Saturday, August 19, 2017

Chinese Export Prices to the U.S. Fall 0.9% in July, 2017.

The aggregate prices of products imported into the United States from China across all industries in July declined 0.9% over the last twelve months, according to the United States Bureau of Labor Statistics (EIUCOCHNTOT). The U.S. dollar appreciated 1.4% against the Chinese renminbi over the same period. This means that, broadly speaking, producing in China and selling into the United States is more profitable on a renminbi-basis than it was a year ago.

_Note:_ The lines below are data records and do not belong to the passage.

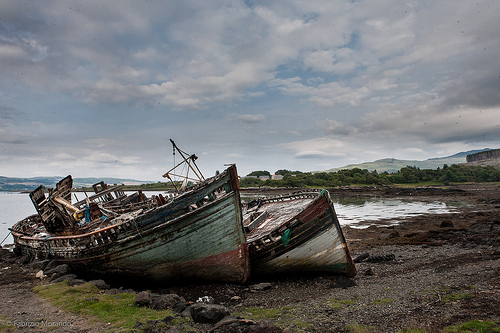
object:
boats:
[22, 160, 373, 296]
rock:
[177, 293, 238, 324]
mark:
[318, 241, 357, 266]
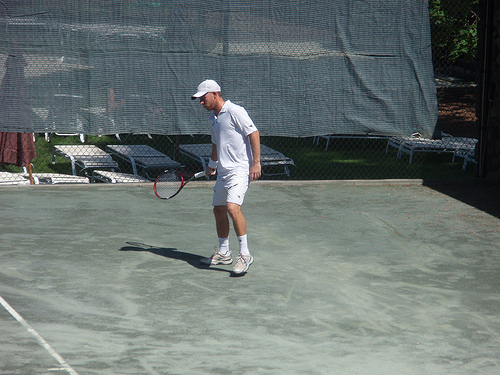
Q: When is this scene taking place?
A: Daytime.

On a five-year basis, the compound annual growth rate of aggregate Chinese import prices into the United States has also been 0.9%. Over the same period, the U.S. dollar has appreciated against the Chinese renminbi 1.2% per year. Despite massive amounts of artificial credit creation in the Chinese banking system over the last five years, that new money has not flowed into domestic consumption that would drive up the prices of exports. Instead, that new money has flowed into excess capacity to supply a greater amount of goods.

The artificially suppressed price of money within China has funded a decades-long expansion of capacity within China far and above the needs of China’s domestic market or the international economy. In order to inhibit further expansion of capacity, the price of products exported from China will have to fall faster than the depreciation of the renminbi. Existing firms will not add capacity and new firms will not be created to supply markets with declining prices. The adjustment process will require a decline in the value of the renminbi to increase input costs for Chinese producers. As goods become less profitable, firms will supply fewer goods to the market. At the same time, prices within China need to fall further to allow consumer surpluses inside and outside of China to soak up the excess supply.